We need an end to qualified immunity for police officers so that they can be sued for their misdeeds, a reform that is more achievable than it may seem, drawing support from both the left and the more libertarian-minded right.
We need to curb the power of police unions, through which wildly guilty officers have been shielded from any scrutiny, up to and including an instance in Boston, reported doggedly by the Boston Globe, in which the Boston police commissioner learned of possible child sexual abuse on the part of an officer, but after pressure from the union, the officer was allowed to keep his badge and even investigated child sexual assault cases. The officer, Patrick M. Rose Sr., later became president of the union before finally retiring in 2018. In August 2020, he was finally arrested, charged with 33 counts of abusing six children over decades.
Police should have the right to collectively bargain, just like any other workers.
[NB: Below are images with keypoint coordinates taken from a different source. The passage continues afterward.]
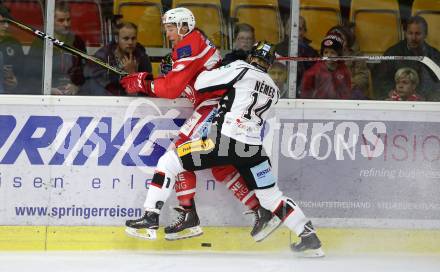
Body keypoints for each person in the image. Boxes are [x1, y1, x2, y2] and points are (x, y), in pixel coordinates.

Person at [123, 41, 324, 257]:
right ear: (270, 63)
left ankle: (150, 217)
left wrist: (211, 67)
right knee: (272, 198)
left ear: (251, 57)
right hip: (253, 150)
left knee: (168, 162)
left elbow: (201, 83)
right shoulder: (274, 90)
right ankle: (309, 236)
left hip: (224, 142)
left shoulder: (240, 68)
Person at [120, 8, 279, 241]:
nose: (168, 33)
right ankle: (258, 211)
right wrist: (142, 79)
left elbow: (171, 87)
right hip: (216, 107)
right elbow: (176, 84)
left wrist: (142, 82)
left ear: (184, 26)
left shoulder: (189, 44)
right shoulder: (188, 48)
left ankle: (175, 215)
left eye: (171, 28)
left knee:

But if the state can ban teachers from striking, it can certainly ban police unions from negotiating complicated appeals processes that guarantee bad cops return to the force, repeal the state’s police bill of rights and bar law enforcement agencies from hiring police who have been fired while on the job elsewhere.
We don’t need leaders who, like U.S. Rep. Maxine Waters, encourage already-angry people to “get confrontational” if a court verdict doesn’t go their way. But we also don’t need leaders like DeSantis who suggested Chauvin was found guilty because of the threat of mob violence.
“I don’t know what happened with this verdict,” DeSantis was quick to add in his appearance on Fox News’ The Ingraham Angle Tuesday night, “but if that’s something that can potentially happen, where you basically have justice meted out because the jury is scared of what a mob may do, and again, I’m not saying that’s what happened here … that’s completely antithetical to the rule of law.”
Viewers of Fox News should be all too familiar with guests and hosts couching their entirely inappropriate comments in such guarded speculation.
What we need are more people like Darnella Frazier, the 17-year-old who recorded Chauvin crushing the life out of George Floyd. Were it not for her actions that day, perhaps the Minneapolis Police Department’s account of the incident would be all we had. That press release was headlined “Man dies after medical incident during police interaction.”